##### Data in this exercise #####
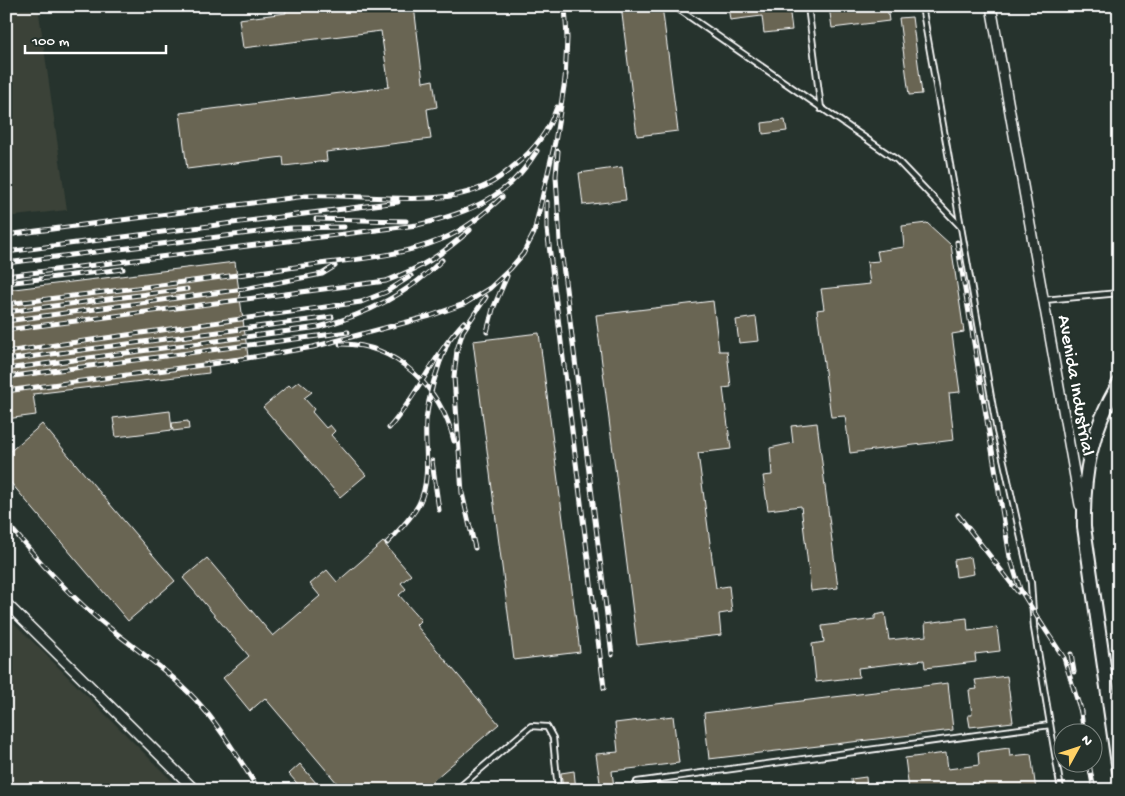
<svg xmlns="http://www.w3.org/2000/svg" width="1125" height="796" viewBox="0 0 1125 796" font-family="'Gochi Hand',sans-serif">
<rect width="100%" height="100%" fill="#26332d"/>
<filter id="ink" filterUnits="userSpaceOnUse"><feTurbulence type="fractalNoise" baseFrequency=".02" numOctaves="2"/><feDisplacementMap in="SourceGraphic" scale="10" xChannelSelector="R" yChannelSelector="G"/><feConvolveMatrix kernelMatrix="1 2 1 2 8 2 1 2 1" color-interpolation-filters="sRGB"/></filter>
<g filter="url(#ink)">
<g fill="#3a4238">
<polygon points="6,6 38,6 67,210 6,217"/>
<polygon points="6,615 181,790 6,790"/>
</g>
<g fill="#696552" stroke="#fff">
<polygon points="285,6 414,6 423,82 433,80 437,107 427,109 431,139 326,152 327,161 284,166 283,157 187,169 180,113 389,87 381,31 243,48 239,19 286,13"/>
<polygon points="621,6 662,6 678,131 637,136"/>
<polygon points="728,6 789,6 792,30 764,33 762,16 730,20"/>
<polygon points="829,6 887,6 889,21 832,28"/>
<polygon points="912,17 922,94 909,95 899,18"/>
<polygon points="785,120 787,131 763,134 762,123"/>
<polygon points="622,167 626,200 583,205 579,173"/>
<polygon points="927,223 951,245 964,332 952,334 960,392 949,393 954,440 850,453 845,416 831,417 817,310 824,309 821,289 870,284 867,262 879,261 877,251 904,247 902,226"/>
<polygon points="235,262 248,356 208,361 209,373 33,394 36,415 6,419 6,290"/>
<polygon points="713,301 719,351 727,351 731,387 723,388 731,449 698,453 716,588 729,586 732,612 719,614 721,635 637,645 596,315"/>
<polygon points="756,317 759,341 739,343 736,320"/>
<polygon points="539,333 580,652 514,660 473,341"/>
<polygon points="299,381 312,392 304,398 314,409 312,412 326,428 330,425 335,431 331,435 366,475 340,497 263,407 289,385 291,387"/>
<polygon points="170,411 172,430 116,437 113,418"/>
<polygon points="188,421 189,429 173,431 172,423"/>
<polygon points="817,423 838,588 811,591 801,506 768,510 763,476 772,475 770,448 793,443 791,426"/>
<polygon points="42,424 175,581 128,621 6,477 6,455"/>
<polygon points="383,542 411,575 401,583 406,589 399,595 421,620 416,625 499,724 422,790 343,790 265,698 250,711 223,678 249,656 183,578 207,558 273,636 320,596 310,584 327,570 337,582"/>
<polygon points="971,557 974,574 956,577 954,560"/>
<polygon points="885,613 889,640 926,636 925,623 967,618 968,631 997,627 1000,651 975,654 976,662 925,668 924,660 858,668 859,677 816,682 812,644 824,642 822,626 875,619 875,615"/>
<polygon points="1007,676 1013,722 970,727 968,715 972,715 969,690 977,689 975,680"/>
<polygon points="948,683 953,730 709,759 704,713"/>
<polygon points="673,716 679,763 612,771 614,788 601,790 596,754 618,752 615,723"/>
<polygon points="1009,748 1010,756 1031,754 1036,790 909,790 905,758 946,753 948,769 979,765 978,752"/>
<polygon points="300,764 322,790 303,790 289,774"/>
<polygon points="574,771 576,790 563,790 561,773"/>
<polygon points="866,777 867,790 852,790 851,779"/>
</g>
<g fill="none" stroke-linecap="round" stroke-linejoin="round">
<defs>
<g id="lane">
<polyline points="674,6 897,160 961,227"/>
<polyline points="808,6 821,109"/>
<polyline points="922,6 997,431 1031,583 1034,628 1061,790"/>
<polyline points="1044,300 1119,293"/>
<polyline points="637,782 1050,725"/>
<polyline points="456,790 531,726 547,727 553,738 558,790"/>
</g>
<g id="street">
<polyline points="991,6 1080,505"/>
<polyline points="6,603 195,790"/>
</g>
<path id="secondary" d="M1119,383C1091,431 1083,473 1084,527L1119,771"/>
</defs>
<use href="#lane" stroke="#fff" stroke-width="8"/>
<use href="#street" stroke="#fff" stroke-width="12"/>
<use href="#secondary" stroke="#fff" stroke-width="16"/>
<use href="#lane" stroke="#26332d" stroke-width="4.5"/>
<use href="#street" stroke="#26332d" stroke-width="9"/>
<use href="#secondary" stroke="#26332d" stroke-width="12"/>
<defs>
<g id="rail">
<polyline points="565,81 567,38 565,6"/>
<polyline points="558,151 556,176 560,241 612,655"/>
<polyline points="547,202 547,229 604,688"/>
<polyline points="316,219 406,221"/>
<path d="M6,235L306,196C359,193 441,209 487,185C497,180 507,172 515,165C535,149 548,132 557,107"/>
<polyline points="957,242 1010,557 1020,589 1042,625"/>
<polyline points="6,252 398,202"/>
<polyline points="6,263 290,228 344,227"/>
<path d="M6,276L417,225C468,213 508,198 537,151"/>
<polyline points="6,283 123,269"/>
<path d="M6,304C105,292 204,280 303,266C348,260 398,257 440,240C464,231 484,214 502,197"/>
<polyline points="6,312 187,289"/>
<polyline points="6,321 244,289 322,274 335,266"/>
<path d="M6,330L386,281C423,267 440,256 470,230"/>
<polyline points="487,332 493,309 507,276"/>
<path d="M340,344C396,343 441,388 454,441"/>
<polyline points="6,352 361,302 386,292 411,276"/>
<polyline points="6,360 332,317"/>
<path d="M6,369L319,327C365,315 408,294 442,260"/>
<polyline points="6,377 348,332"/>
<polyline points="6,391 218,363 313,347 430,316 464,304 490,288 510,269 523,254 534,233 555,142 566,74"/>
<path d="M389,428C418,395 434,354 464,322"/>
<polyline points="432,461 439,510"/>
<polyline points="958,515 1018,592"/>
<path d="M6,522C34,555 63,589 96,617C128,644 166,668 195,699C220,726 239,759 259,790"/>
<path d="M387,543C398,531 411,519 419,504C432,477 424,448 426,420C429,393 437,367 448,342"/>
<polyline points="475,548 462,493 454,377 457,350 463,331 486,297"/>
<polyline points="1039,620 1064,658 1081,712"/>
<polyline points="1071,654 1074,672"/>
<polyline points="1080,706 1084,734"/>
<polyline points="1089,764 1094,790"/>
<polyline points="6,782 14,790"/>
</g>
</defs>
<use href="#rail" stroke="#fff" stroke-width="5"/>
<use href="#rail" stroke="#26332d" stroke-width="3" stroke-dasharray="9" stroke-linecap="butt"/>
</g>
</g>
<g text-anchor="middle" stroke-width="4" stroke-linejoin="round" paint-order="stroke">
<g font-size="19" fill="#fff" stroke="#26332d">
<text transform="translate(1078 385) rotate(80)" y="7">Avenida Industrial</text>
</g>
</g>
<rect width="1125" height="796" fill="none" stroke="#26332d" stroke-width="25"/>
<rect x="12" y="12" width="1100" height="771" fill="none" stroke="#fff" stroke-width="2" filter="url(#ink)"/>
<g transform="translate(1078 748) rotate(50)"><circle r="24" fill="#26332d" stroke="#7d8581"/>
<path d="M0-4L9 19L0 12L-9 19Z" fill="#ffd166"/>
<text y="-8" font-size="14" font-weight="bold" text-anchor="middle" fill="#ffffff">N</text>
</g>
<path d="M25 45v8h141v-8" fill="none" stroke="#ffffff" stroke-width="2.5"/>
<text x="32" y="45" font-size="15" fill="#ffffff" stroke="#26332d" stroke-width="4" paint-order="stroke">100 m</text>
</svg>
#####
Are you able to set down all the lines above exactly, without any pictures?

<svg xmlns="http://www.w3.org/2000/svg" width="1125" height="796" viewBox="0 0 1125 796" font-family="'Gochi Hand',sans-serif">
<rect width="100%" height="100%" fill="#26332d"/>
<filter id="ink" filterUnits="userSpaceOnUse"><feTurbulence type="fractalNoise" baseFrequency=".02" numOctaves="2"/><feDisplacementMap in="SourceGraphic" scale="10" xChannelSelector="R" yChannelSelector="G"/><feConvolveMatrix kernelMatrix="1 2 1 2 8 2 1 2 1" color-interpolation-filters="sRGB"/></filter>
<g filter="url(#ink)">
<g fill="#3a4238">
<polygon points="6,6 38,6 67,210 6,217"/>
<polygon points="6,615 181,790 6,790"/>
</g>
<g fill="#696552" stroke="#fff">
<polygon points="285,6 414,6 423,82 433,80 437,107 427,109 431,139 326,152 327,161 284,166 283,157 187,169 180,113 389,87 381,31 243,48 239,19 286,13"/>
<polygon points="621,6 662,6 678,131 637,136"/>
<polygon points="728,6 789,6 792,30 764,33 762,16 730,20"/>
<polygon points="829,6 887,6 889,21 832,28"/>
<polygon points="912,17 922,94 909,95 899,18"/>
<polygon points="785,120 787,131 763,134 762,123"/>
<polygon points="622,167 626,200 583,205 579,173"/>
<polygon points="927,223 951,245 964,332 952,334 960,392 949,393 954,440 850,453 845,416 831,417 817,310 824,309 821,289 870,284 867,262 879,261 877,251 904,247 902,226"/>
<polygon points="235,262 248,356 208,361 209,373 33,394 36,415 6,419 6,290"/>
<polygon points="713,301 719,351 727,351 731,387 723,388 731,449 698,453 716,588 729,586 732,612 719,614 721,635 637,645 596,315"/>
<polygon points="756,317 759,341 739,343 736,320"/>
<polygon points="539,333 580,652 514,660 473,341"/>
<polygon points="299,381 312,392 304,398 314,409 312,412 326,428 330,425 335,431 331,435 366,475 340,497 263,407 289,385 291,387"/>
<polygon points="170,411 172,430 116,437 113,418"/>
<polygon points="188,421 189,429 173,431 172,423"/>
<polygon points="817,423 838,588 811,591 801,506 768,510 763,476 772,475 770,448 793,443 791,426"/>
<polygon points="42,424 175,581 128,621 6,477 6,455"/>
<polygon points="383,542 411,575 401,583 406,589 399,595 421,620 416,625 499,724 422,790 343,790 265,698 250,711 223,678 249,656 183,578 207,558 273,636 320,596 310,584 327,570 337,582"/>
<polygon points="971,557 974,574 956,577 954,560"/>
<polygon points="885,613 889,640 926,636 925,623 967,618 968,631 997,627 1000,651 975,654 976,662 925,668 924,660 858,668 859,677 816,682 812,644 824,642 822,626 875,619 875,615"/>
<polygon points="1007,676 1013,722 970,727 968,715 972,715 969,690 977,689 975,680"/>
<polygon points="948,683 953,730 709,759 704,713"/>
<polygon points="673,716 679,763 612,771 614,788 601,790 596,754 618,752 615,723"/>
<polygon points="1009,748 1010,756 1031,754 1036,790 909,790 905,758 946,753 948,769 979,765 978,752"/>
<polygon points="300,764 322,790 303,790 289,774"/>
<polygon points="574,771 576,790 563,790 561,773"/>
<polygon points="866,777 867,790 852,790 851,779"/>
</g>
<g fill="none" stroke-linecap="round" stroke-linejoin="round">
<defs>
<g id="lane">
<polyline points="674,6 897,160 961,227"/>
<polyline points="808,6 821,109"/>
<polyline points="922,6 997,431 1031,583 1034,628 1061,790"/>
<polyline points="1044,300 1119,293"/>
<polyline points="637,782 1050,725"/>
<polyline points="456,790 531,726 547,727 553,738 558,790"/>
</g>
<g id="street">
<polyline points="991,6 1080,505"/>
<polyline points="6,603 195,790"/>
</g>
<path id="secondary" d="M1119,383C1091,431 1083,473 1084,527L1119,771"/>
</defs>
<use href="#lane" stroke="#fff" stroke-width="8"/>
<use href="#street" stroke="#fff" stroke-width="12"/>
<use href="#secondary" stroke="#fff" stroke-width="16"/>
<use href="#lane" stroke="#26332d" stroke-width="4.5"/>
<use href="#street" stroke="#26332d" stroke-width="9"/>
<use href="#secondary" stroke="#26332d" stroke-width="12"/>
<defs>
<g id="rail">
<polyline points="565,81 567,38 565,6"/>
<polyline points="558,151 556,176 560,241 612,655"/>
<polyline points="547,202 547,229 604,688"/>
<polyline points="316,219 406,221"/>
<path d="M6,235L306,196C359,193 441,209 487,185C497,180 507,172 515,165C535,149 548,132 557,107"/>
<polyline points="957,242 1010,557 1020,589 1042,625"/>
<polyline points="6,252 398,202"/>
<polyline points="6,263 290,228 344,227"/>
<path d="M6,276L417,225C468,213 508,198 537,151"/>
<polyline points="6,283 123,269"/>
<path d="M6,304C105,292 204,280 303,266C348,260 398,257 440,240C464,231 484,214 502,197"/>
<polyline points="6,312 187,289"/>
<polyline points="6,321 244,289 322,274 335,266"/>
<path d="M6,330L386,281C423,267 440,256 470,230"/>
<polyline points="487,332 493,309 507,276"/>
<path d="M340,344C396,343 441,388 454,441"/>
<polyline points="6,352 361,302 386,292 411,276"/>
<polyline points="6,360 332,317"/>
<path d="M6,369L319,327C365,315 408,294 442,260"/>
<polyline points="6,377 348,332"/>
<polyline points="6,391 218,363 313,347 430,316 464,304 490,288 510,269 523,254 534,233 555,142 566,74"/>
<path d="M389,428C418,395 434,354 464,322"/>
<polyline points="432,461 439,510"/>
<polyline points="958,515 1018,592"/>
<path d="M6,522C34,555 63,589 96,617C128,644 166,668 195,699C220,726 239,759 259,790"/>
<path d="M387,543C398,531 411,519 419,504C432,477 424,448 426,420C429,393 437,367 448,342"/>
<polyline points="475,548 462,493 454,377 457,350 463,331 486,297"/>
<polyline points="1039,620 1064,658 1081,712"/>
<polyline points="1071,654 1074,672"/>
<polyline points="1080,706 1084,734"/>
<polyline points="1089,764 1094,790"/>
<polyline points="6,782 14,790"/>
</g>
</defs>
<use href="#rail" stroke="#fff" stroke-width="5"/>
<use href="#rail" stroke="#26332d" stroke-width="3" stroke-dasharray="9" stroke-linecap="butt"/>
</g>
</g>
<g text-anchor="middle" stroke-width="4" stroke-linejoin="round" paint-order="stroke">
<g font-size="19" fill="#fff" stroke="#26332d">
<text transform="translate(1078 385) rotate(80)" y="7">Avenida Industrial</text>
</g>
</g>
<rect width="1125" height="796" fill="none" stroke="#26332d" stroke-width="25"/>
<rect x="12" y="12" width="1100" height="771" fill="none" stroke="#fff" stroke-width="2" filter="url(#ink)"/>
<g transform="translate(1078 748) rotate(50)"><circle r="24" fill="#26332d" stroke="#7d8581"/>
<path d="M0-4L9 19L0 12L-9 19Z" fill="#ffd166"/>
<text y="-8" font-size="14" font-weight="bold" text-anchor="middle" fill="#ffffff">N</text>
</g>
<path d="M25 45v8h141v-8" fill="none" stroke="#ffffff" stroke-width="2.5"/>
<text x="32" y="45" font-size="15" fill="#ffffff" stroke="#26332d" stroke-width="4" paint-order="stroke">100 m</text>
</svg>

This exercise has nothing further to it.